§ EXCERPTED PASSAGE:
■ ■ ■ ■ ■

Let me tell you about my hometown. I live in a relatively small town in Wyoming and it has always been my home. My family, friends and work are here in Wyoming. But, there happens to be this man who has my whole entire heart. His hometown is a little town in Arkansas, that also happens to be 17 hours away from me. I came to visit him in his hometown for the first time ever. Not only to see Arkansas for the first time but to see him for the first time in a month and to have the opportunity to meet his family.

I won't lie, meeting parents for the first time is definitely nerve-wracking. It's not that I am hard to get along with, it's the fact that I want them to love me because I love their son and I couldn't conceptualize that ever changing. From the moment I stepped into their home, I was welcomed with big arms and beautiful smiles. His family welcomed me, a complete stranger, into their home with no questions asked. Right away I knew I felt like I was home.

■ ■ ■ ■ ■

§ RECORD LIST:
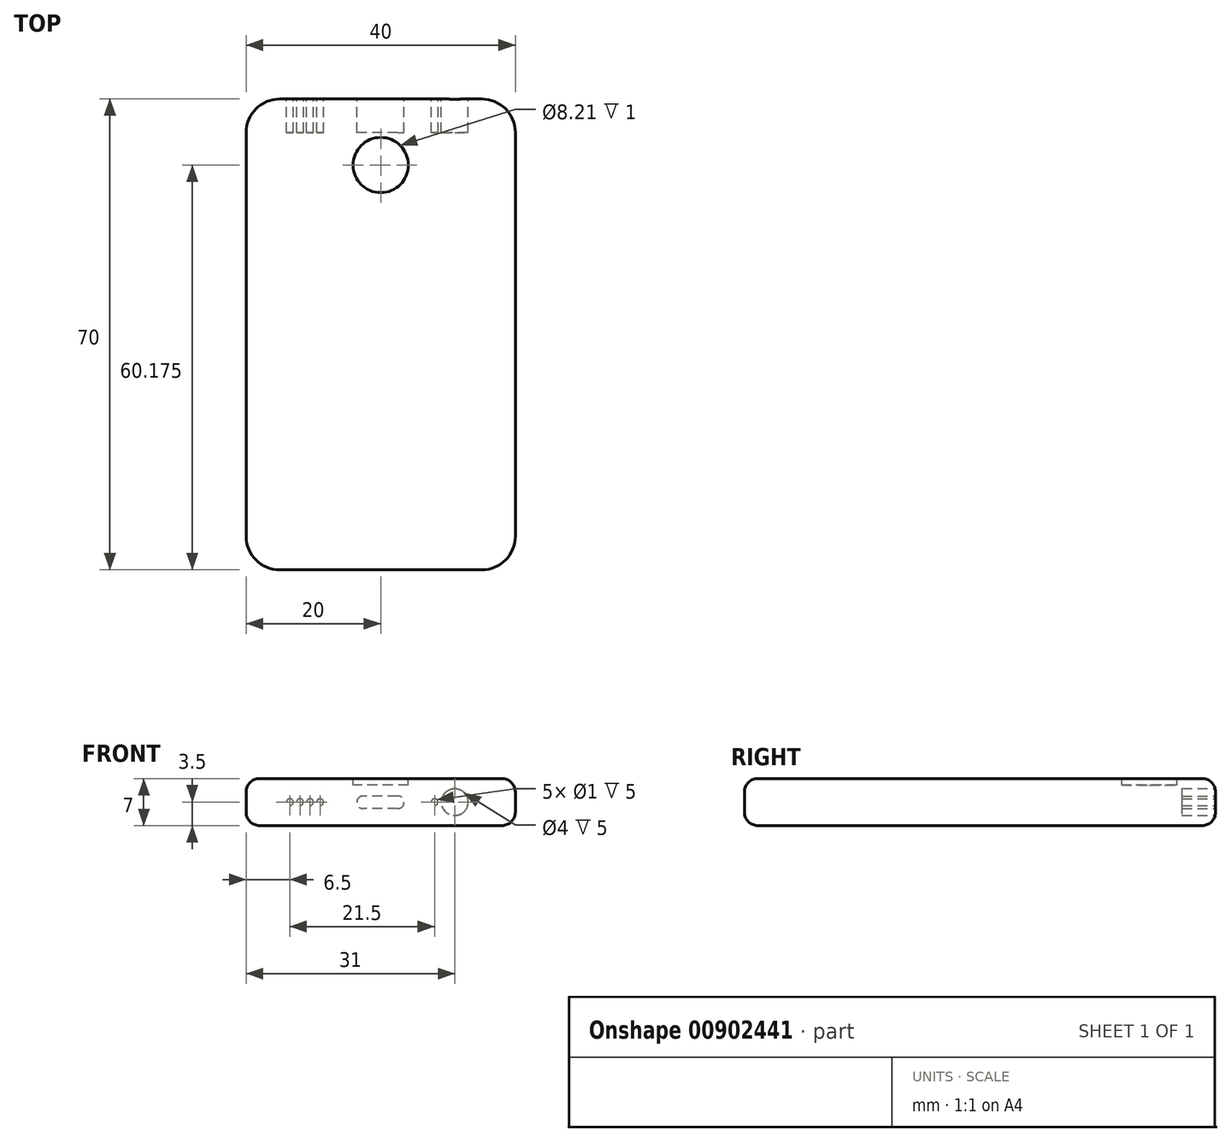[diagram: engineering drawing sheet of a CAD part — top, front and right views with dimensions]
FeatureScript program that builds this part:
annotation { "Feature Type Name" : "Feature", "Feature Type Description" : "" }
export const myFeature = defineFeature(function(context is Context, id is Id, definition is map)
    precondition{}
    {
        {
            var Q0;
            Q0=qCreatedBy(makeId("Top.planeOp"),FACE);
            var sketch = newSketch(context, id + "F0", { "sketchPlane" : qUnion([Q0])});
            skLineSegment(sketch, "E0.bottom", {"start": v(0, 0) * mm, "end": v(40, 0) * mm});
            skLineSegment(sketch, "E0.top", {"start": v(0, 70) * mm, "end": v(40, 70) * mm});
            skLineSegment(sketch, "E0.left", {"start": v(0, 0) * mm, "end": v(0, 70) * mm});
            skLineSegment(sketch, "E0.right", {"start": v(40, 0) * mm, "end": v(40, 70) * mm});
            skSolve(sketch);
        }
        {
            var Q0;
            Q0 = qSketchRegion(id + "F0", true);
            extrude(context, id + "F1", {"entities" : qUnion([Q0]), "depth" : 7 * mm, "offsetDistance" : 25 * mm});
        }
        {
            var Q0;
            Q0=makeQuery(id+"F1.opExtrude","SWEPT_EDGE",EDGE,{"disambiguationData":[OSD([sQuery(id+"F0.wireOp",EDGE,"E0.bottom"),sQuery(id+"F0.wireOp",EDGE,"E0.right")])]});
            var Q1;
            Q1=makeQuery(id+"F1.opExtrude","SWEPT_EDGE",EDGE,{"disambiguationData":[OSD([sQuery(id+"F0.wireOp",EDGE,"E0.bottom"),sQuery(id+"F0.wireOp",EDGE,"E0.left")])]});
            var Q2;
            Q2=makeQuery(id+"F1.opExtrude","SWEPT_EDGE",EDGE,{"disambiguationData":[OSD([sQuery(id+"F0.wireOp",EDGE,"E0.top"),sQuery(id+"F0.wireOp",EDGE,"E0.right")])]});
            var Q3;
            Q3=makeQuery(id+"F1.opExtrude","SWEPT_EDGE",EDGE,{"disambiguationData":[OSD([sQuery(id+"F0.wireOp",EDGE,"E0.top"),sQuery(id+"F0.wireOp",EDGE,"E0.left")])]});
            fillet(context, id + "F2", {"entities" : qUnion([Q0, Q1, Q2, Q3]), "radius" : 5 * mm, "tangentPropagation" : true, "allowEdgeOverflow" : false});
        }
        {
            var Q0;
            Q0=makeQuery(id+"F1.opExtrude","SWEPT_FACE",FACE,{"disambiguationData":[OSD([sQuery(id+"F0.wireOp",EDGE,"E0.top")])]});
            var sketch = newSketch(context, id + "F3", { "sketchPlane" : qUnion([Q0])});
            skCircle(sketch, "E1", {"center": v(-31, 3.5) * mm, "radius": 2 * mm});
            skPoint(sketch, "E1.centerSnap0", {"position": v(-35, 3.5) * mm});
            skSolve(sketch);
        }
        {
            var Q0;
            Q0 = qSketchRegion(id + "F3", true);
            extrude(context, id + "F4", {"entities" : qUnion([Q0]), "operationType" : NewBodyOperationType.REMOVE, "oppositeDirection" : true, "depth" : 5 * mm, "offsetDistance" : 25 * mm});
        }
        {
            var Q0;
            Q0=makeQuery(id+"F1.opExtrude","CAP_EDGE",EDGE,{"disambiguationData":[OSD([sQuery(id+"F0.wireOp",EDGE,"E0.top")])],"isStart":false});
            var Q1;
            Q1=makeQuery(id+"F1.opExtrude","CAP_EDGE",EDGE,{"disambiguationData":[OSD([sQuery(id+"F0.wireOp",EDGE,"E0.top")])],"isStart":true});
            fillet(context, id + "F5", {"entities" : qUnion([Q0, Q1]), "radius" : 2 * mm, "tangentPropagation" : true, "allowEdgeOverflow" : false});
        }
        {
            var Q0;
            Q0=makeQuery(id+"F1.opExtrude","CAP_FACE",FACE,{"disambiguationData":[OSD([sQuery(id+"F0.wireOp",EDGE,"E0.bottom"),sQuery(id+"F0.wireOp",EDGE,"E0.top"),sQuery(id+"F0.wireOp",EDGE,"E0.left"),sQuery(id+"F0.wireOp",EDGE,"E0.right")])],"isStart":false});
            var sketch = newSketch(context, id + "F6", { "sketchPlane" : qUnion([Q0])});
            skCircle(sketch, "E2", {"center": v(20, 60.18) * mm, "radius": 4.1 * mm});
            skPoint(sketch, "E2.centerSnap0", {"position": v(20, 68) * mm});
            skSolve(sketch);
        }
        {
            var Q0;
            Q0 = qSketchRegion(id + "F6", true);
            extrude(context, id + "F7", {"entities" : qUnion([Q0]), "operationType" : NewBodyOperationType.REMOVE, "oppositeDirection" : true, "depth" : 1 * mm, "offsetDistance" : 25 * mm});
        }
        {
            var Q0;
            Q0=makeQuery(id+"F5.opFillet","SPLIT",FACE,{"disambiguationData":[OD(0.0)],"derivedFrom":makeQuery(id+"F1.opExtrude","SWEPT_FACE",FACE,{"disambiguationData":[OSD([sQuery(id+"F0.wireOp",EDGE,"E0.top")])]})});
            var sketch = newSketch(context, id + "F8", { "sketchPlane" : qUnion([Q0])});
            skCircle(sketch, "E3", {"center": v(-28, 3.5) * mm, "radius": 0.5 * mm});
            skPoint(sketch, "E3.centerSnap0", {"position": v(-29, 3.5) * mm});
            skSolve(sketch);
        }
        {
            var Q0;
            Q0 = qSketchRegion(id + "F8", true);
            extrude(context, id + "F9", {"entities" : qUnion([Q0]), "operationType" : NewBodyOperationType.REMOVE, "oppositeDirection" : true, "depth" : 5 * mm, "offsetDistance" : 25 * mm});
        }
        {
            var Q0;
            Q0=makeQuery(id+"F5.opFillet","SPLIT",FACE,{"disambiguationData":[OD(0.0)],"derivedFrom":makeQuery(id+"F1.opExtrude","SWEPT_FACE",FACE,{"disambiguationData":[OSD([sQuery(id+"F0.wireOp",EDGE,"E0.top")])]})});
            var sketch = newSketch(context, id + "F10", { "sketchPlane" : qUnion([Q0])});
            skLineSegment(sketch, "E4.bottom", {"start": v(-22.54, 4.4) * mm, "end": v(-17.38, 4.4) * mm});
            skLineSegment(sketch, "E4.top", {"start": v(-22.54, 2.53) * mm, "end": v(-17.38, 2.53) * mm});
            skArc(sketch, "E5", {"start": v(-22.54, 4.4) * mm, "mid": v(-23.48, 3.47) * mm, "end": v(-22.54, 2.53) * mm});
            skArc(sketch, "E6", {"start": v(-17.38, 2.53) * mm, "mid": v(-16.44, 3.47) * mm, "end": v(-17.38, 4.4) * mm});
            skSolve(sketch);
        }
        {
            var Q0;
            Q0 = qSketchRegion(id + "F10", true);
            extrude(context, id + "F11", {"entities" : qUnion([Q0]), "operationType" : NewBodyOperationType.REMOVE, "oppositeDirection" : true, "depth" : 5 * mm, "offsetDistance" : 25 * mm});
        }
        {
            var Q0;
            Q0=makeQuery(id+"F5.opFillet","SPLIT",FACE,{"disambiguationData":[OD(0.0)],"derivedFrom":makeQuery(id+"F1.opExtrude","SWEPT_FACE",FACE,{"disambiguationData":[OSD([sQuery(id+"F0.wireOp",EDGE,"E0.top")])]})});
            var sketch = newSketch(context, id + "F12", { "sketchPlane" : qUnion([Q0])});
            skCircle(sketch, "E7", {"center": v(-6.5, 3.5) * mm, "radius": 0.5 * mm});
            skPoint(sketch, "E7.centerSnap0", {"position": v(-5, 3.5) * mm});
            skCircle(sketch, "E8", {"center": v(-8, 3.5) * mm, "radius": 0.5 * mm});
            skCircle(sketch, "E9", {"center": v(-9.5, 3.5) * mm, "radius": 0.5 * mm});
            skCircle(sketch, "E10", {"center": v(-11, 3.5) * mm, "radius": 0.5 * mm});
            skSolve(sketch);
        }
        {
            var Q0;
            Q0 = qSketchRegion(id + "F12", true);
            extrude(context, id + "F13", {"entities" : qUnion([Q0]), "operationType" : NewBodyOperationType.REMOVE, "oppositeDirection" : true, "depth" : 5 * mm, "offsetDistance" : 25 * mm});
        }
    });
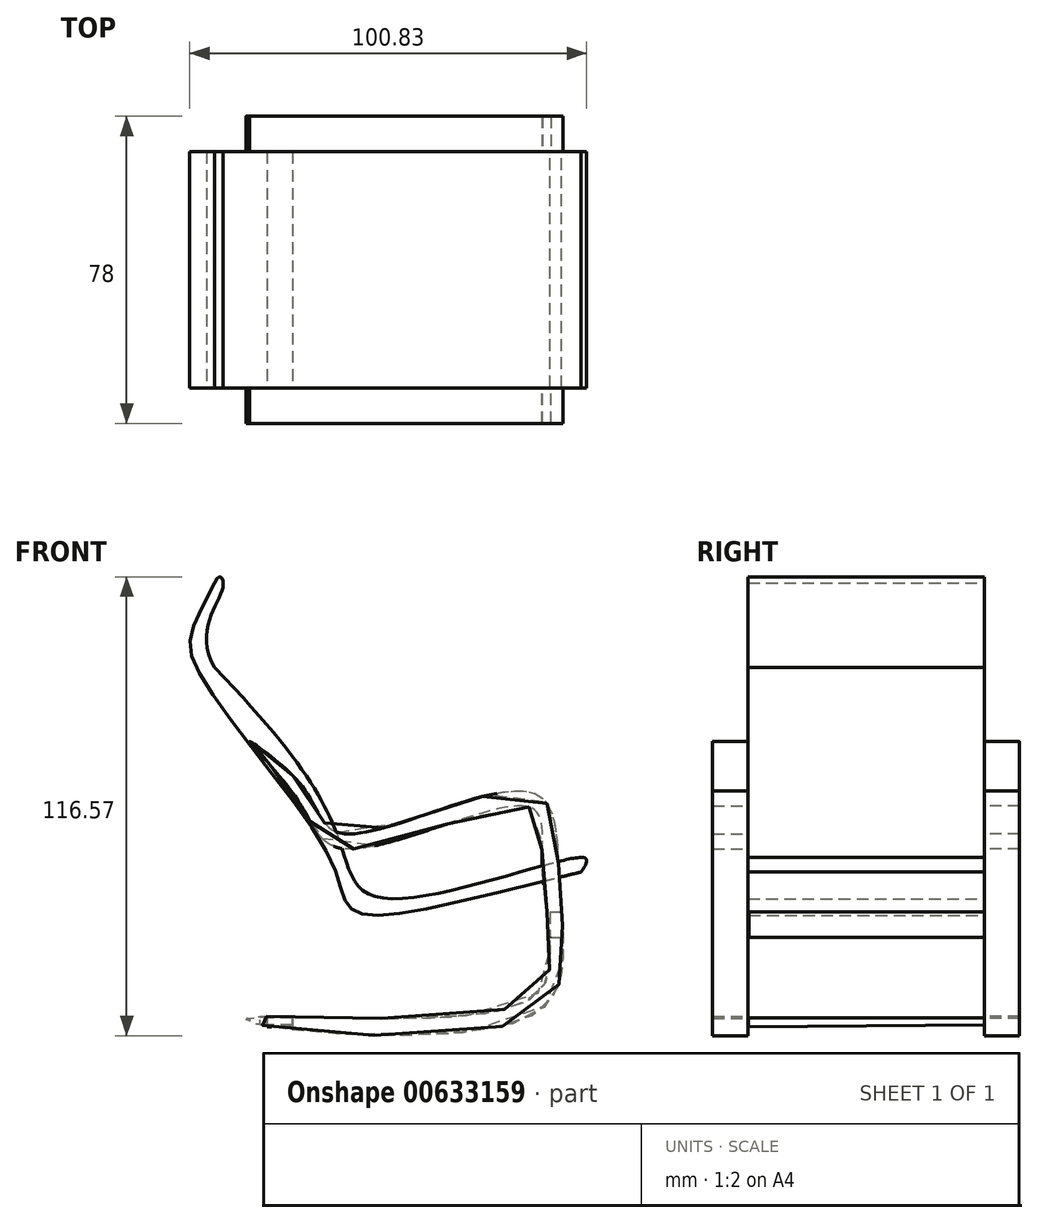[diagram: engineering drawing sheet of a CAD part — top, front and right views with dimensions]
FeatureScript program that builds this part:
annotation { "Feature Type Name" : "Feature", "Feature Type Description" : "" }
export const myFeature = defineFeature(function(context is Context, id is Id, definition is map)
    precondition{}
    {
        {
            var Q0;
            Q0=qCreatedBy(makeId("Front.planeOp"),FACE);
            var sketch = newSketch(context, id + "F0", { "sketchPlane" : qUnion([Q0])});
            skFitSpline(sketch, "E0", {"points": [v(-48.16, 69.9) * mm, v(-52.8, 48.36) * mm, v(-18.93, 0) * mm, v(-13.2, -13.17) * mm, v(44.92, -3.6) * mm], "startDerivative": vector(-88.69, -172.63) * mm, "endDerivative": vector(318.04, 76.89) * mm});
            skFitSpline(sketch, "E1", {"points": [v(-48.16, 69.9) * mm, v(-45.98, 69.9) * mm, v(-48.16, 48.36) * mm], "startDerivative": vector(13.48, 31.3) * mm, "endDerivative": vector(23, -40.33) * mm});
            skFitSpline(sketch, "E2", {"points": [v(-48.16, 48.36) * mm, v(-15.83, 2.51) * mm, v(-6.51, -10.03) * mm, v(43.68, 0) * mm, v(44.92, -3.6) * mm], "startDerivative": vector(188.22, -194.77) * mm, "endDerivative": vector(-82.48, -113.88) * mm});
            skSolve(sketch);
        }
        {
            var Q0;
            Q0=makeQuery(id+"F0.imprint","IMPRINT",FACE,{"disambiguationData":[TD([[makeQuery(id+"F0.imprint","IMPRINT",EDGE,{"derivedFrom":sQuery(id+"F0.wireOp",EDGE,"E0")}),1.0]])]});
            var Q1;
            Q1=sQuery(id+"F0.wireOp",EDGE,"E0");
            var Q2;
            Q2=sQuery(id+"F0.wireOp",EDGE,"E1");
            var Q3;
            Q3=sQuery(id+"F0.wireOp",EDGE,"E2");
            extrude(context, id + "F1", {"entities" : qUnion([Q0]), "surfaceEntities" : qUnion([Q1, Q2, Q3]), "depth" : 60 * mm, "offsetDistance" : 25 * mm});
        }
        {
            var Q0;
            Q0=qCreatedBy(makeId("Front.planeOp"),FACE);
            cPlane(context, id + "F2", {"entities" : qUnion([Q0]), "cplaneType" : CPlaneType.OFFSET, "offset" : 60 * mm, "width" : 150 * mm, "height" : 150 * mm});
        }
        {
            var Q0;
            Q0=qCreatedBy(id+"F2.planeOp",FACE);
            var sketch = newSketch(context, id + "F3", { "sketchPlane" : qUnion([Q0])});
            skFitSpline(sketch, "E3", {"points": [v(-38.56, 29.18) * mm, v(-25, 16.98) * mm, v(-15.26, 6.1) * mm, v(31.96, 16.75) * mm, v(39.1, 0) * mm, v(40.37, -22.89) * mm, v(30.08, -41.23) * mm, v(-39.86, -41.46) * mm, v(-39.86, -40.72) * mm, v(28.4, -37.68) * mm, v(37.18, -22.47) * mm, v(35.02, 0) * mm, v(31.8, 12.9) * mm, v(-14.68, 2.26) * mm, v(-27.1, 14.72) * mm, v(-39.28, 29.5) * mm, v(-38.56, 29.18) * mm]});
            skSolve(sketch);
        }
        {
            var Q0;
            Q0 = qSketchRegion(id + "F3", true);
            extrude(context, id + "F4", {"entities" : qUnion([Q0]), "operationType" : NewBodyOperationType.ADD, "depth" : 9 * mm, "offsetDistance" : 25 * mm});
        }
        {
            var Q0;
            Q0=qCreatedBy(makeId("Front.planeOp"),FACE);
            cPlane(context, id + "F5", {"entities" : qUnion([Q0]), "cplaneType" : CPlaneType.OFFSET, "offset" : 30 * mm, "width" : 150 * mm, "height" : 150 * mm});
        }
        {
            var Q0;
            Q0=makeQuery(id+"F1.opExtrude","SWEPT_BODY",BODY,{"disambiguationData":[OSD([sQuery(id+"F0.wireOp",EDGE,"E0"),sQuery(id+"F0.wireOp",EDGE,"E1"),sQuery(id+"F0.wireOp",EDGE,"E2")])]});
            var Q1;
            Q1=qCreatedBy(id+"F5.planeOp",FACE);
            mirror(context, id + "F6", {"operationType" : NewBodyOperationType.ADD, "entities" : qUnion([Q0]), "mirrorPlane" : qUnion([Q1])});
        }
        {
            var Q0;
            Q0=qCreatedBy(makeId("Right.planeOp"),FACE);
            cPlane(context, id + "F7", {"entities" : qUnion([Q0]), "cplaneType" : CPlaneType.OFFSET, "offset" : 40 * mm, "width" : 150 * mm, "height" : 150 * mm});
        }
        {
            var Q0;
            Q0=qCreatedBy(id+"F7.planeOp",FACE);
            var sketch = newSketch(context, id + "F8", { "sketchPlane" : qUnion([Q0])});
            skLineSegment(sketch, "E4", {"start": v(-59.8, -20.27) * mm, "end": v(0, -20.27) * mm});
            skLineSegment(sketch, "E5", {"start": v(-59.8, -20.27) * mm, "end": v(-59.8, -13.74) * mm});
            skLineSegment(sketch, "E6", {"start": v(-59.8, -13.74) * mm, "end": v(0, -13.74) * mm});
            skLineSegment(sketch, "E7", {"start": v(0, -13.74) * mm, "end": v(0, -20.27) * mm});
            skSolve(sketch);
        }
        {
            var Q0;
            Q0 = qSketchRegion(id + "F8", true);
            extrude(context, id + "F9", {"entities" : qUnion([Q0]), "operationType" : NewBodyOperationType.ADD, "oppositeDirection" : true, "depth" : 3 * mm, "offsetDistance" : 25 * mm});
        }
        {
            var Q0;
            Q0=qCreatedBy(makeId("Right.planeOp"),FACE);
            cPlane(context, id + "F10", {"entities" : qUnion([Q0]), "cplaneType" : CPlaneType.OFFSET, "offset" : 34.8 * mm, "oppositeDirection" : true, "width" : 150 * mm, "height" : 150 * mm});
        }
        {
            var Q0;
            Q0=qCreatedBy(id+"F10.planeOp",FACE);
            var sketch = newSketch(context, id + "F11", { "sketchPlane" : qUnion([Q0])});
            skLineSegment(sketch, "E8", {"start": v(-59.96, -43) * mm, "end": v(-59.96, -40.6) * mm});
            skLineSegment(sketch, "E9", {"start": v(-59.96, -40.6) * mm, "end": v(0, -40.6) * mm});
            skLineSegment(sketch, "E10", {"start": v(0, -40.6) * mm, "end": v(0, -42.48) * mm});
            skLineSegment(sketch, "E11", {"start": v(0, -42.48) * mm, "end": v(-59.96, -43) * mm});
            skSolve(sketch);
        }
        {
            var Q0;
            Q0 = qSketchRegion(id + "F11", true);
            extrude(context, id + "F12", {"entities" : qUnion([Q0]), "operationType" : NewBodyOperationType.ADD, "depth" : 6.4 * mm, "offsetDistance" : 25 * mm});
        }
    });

■ ■ ■ ■ ■

§ GOAL:
Rewrite the hometown passage, starting with "I won't lie, meeting" and going on through "I was home.", swapping "nerve-wracking" for "intimidating".

§ RESULT OF THIS TASK:
I won't lie, meeting parents for the first time is definitely intimidating. It's not that I am hard to get along with, it's the fact that I want them to love me because I love their son and I couldn't conceptualize that ever changing. From the moment I stepped into their home, I was welcomed with big arms and beautiful smiles. His family welcomed me, a complete stranger, into their home with no questions asked. Right away I knew I felt like I was home.